Palm’s General Counsel (who is not listed on the USPTO Roster of attorneys) related a case history, which may or may not reflect a need for interlocutory appeals of Markman rulings.  A disputed claim term was construed, “favorably to Palm,” and the company was granted summary judgment.  That “claim construction was reversed” by the Federal Circuit, and remanded.  The “second Markman hearing” as to the claim term was decided “again to Palm’s advantage” and was “sustained on the second appeal” to the CAFC.   How is that any different, in timing, costs or outcome, than the contemplated interlocutory appeal of a Markman ruling?

Palm’s example, and the proposed interlocutory appeal, involve two appeals.  The cost the time from filing a complaint to final judgment, and the tasks necessary to reach that point, seem to be the same in the Palm example and if there were interlocutory, Markman appeals.  The difference is that, there would be two appeals in every patent case.  The Palm example involved two appeals only because the first Markman ruling was dispositive, presumably of non-infringement.  In other words, dispositive Markman rulings get appealed now, and promptly; the proposed reform would add non-dispositive Markman claim construction rulings to the appeal docket.

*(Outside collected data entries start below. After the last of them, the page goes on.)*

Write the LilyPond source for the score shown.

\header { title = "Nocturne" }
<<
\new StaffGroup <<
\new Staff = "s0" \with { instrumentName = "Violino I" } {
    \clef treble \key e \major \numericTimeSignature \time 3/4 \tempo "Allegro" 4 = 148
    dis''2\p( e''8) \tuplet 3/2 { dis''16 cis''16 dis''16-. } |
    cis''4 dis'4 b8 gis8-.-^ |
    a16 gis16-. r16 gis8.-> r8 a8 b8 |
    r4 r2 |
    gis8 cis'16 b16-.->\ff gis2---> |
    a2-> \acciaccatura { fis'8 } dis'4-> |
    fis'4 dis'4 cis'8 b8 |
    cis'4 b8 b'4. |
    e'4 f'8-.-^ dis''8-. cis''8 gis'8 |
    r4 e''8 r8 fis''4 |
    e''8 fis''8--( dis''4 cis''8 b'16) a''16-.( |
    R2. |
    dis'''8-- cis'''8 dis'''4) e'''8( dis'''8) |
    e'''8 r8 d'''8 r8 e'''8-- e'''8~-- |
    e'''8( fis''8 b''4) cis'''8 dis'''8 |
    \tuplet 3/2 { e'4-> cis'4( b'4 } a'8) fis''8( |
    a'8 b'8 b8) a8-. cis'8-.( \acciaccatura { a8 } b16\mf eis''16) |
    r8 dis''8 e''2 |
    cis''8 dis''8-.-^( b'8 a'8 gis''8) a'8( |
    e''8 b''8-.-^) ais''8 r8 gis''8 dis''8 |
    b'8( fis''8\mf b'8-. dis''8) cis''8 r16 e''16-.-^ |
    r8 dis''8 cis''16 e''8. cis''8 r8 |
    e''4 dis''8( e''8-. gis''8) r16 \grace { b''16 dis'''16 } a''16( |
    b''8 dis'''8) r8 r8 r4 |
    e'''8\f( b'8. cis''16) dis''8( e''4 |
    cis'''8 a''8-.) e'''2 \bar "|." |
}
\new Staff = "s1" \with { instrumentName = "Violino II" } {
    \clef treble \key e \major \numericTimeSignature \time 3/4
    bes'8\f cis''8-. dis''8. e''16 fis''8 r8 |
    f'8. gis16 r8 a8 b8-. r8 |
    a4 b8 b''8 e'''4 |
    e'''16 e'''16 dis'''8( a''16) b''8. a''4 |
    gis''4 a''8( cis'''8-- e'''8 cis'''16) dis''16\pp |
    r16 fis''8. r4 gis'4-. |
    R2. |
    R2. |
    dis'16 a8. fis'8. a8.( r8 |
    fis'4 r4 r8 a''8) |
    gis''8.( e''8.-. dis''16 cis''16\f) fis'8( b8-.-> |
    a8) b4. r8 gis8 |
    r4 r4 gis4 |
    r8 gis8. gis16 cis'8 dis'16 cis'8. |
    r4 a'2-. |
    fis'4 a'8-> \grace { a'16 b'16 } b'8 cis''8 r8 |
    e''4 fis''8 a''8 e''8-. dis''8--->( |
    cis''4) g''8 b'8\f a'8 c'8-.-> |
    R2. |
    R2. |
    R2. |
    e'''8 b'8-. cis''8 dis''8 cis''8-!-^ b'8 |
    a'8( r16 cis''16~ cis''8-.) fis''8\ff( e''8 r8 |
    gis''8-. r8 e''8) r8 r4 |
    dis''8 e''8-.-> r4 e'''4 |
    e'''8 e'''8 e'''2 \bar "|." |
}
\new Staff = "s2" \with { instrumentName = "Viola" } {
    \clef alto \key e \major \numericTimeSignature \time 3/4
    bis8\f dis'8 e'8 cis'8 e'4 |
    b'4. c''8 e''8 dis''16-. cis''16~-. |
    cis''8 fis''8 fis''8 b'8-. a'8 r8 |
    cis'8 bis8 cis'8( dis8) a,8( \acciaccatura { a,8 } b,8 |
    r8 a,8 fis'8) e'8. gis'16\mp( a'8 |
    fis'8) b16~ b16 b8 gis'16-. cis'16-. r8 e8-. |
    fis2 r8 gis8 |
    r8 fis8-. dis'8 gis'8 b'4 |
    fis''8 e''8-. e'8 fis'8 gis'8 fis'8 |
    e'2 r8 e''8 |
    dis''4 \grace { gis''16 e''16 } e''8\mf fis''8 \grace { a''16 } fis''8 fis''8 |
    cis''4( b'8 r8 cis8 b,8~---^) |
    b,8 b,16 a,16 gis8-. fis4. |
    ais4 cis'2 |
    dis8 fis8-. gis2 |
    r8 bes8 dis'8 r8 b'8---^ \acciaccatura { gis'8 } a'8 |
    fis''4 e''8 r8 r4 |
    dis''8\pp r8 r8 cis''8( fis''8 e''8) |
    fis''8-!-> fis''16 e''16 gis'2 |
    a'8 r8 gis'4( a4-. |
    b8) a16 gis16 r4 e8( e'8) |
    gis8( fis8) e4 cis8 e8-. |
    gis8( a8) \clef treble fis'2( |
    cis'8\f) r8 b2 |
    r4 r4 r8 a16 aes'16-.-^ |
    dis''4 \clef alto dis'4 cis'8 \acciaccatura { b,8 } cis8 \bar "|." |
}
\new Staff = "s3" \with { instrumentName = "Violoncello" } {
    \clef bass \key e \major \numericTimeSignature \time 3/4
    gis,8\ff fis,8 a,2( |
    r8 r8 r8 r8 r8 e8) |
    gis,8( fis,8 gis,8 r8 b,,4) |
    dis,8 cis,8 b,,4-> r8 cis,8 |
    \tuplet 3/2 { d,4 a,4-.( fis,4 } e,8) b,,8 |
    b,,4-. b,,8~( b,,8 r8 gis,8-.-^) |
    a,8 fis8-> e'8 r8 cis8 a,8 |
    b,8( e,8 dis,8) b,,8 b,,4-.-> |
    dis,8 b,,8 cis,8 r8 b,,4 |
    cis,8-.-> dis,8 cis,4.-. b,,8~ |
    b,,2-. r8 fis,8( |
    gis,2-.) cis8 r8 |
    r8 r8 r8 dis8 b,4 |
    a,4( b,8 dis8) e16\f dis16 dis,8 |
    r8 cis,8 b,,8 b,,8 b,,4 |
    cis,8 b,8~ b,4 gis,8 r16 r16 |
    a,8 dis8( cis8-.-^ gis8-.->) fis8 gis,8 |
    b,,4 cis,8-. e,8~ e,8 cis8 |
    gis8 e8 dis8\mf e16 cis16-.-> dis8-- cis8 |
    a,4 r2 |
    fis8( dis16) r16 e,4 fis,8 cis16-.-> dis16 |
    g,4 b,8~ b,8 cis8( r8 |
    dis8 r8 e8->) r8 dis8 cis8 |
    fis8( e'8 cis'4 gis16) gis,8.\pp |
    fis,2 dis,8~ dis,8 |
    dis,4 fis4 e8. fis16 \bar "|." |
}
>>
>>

The threshold question is whether an interlocutory ruling is worth much.  An interlocutory order “is subject to revision at any time before the entry of judgment adjudicating all the claims and the rights and liabilities of all the parties.”  FRCvP 54(b).  At a ‘first’ Markman hearing, the judge MAY construe the then-disputed claim terms, or only some of terms may then be construed.  The construction MAY be tentative, and expressly, the Judge’s order may state it is subject to revision later.  So, is that appealable?  What if there are subsequent Markman rulings, are each one appealable?  Will it be necessary to wait until after all the infringement contentions, and all of the validity challenges are flesh-out before the Court is ready to interpret the claims – knowing that an interlocutory appeal will follow?  Let that be decided by the reformers, and their lobbyists, and the reform coalitions or consorts.

With that ‘first’ Markman ruling made and appealed, the matter will be remanded.  If error was found, the a ‘second’ Markman will be needed (perhaps a 2nd interlocutory appeal, too?).  Central to evaluating the worth of these interlocutory appeals is the jurisprudence on interlocutory orders.  Only notions of stare decisis or the law of the case suggest that an interlocutory ruling will remain unchanged.  All that has to happen is more prior art to be presented, or perhaps supplemental expert reports, or a change in the law governing claim construction, and any interlocutory order might be changed based on ‘changed circumstances.”

Interlocutory appeals of Markman rulings may sound like a fix, but claim constructions that are dispositive get appealed now.  If claim construction is not dispositive, then does it make sense to stop the litigation of the dispositive issues, while the CAFC reviews the non-dispositive claim construction issues?  Even if they reject what the district court has done, on remand, a second, non-dispositive claim construction ruling will be the result.  How many mini-trials does it take to make one whole?